理解检查
**a.** 在这篇问卷星脚本页面中,云打码刷卷的代码为什么没有放在页面上?请用一到三句话说明。
**b.** 修改记录中从含有“public List<T> Values”的那一行到记录末尾的各行:把“CopyFile”换成“CopyFrom”,其余内容保持不变。

页面摘录
■ ■ ■ ■

Evilmass

HackSojump

项目地址:HackSojump

问卷星 Python 脚本

  1. 自动获取可用代理进行刷卷
  2. 云打码识别验证码进行刷卷

限于篇幅,云打码刷卷的代码请在 Github 查阅,喜欢的请给个 Star
sojump

随机获取答案

def get_post_data():
    tmp_data = []
    duplicate = {}
    html = requests.get('https://sojump.com/jq/' + curID + '.aspx', verify=False)
    num_reg = "id='div(.*?)'"
    num = re.findall(num_reg, html.text, re.S)[-1].split('_')[0].strip('question')  # 题目总数
    topic_reg = "rel='q(.*?)'"
    topic = re.findall(topic_reg, html.text, re.S)
    for t in topic:
        duplicate[str(t.split('_')[0])] = str(t.split('_')[1])  # 题目选项最大序号
    for x in range(1, int(num)+1):
        tmp = []
        for y in range(1, int(duplicate[str(x)])+1):
            tmp.append(str(y))
        answer = random.choice(tmp)  # 随机答案
        tmp_data.append(str(x) + '$' + answer + '}')

■ ■ ■ ■

渲染图像及对应源文本:
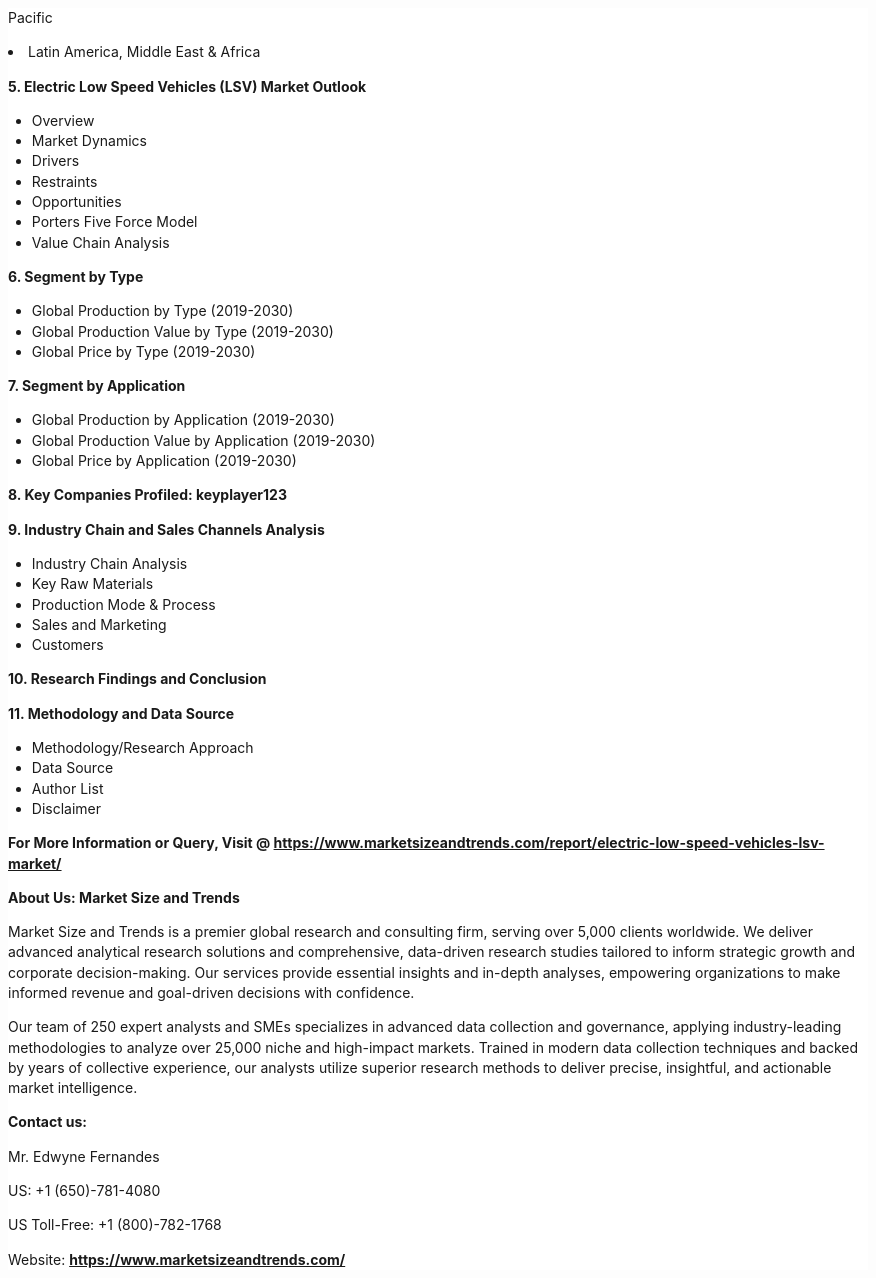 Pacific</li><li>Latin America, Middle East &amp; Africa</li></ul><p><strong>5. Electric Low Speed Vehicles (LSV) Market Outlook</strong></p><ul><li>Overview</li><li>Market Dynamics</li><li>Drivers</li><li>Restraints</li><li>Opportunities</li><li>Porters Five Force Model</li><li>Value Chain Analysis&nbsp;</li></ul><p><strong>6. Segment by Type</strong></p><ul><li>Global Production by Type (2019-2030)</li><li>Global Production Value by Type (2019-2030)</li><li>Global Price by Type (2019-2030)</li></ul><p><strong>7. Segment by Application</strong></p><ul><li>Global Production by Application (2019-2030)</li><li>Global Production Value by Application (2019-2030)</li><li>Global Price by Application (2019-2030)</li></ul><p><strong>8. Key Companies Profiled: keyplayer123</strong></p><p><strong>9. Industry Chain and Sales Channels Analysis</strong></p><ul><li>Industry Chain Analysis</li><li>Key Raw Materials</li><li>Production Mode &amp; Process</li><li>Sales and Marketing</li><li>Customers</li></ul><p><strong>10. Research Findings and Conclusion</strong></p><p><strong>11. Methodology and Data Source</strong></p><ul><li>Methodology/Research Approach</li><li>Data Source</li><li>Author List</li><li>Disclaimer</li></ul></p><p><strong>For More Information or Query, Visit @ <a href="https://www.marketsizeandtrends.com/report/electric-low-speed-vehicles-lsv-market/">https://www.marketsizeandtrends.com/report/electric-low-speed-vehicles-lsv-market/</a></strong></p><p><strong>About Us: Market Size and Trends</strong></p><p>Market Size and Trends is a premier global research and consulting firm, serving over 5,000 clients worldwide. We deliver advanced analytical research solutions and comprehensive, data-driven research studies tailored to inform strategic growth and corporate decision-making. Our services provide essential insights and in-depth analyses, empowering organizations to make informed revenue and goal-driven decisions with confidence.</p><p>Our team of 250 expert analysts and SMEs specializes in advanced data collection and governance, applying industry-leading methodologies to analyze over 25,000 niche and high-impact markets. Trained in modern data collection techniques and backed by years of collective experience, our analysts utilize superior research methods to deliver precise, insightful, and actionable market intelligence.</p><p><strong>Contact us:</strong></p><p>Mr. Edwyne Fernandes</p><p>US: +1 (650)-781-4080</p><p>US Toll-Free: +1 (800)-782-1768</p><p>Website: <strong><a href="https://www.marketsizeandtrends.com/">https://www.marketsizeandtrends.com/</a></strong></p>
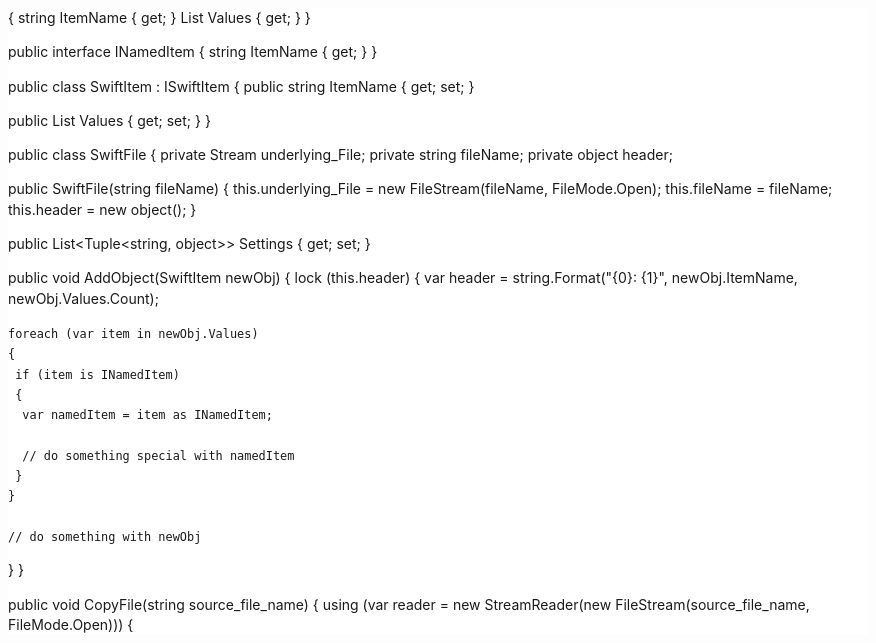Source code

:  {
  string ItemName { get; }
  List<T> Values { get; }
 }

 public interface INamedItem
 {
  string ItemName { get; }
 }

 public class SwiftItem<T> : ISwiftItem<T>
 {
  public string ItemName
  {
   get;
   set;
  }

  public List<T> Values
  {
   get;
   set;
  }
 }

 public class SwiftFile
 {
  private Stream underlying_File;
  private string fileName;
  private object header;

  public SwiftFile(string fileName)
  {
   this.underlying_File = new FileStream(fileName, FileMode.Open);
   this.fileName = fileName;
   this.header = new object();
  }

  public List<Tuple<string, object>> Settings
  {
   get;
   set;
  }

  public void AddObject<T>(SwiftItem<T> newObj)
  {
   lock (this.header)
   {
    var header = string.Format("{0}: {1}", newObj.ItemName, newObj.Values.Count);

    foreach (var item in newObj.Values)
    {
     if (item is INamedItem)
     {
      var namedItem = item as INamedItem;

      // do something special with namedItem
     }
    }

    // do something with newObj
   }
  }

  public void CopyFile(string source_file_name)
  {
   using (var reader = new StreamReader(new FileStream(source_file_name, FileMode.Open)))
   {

■ ■ ■ ■

逐题答案
**a.** 因为篇幅有限,页面没有列出云打码刷卷的代码,需要到 Github 上查阅。

**b.**
  public List<T> Values
  {
   get;
   set;
  }
 }

 public class SwiftFile
 {
  private Stream underlying_File;
  private string fileName;
  private object header;

  public SwiftFile(string fileName)
  {
   this.underlying_File = new FileStream(fileName, FileMode.Open);
   this.fileName = fileName;
   this.header = new object();
  }

  public List<Tuple<string, object>> Settings
  {
   get;
   set;
  }

  public void AddObject<T>(SwiftItem<T> newObj)
  {
   lock (this.header)
   {
    var header = string.Format("{0}: {1}", newObj.ItemName, newObj.Values.Count);

    foreach (var item in newObj.Values)
    {
     if (item is INamedItem)
     {
      var namedItem = item as INamedItem;

      // do something special with namedItem
     }
    }

    // do something with newObj
   }
  }

  public void CopyFrom(string source_file_name)
  {
   using (var reader = new StreamReader(new FileStream(source_file_name, FileMode.Open)))
   {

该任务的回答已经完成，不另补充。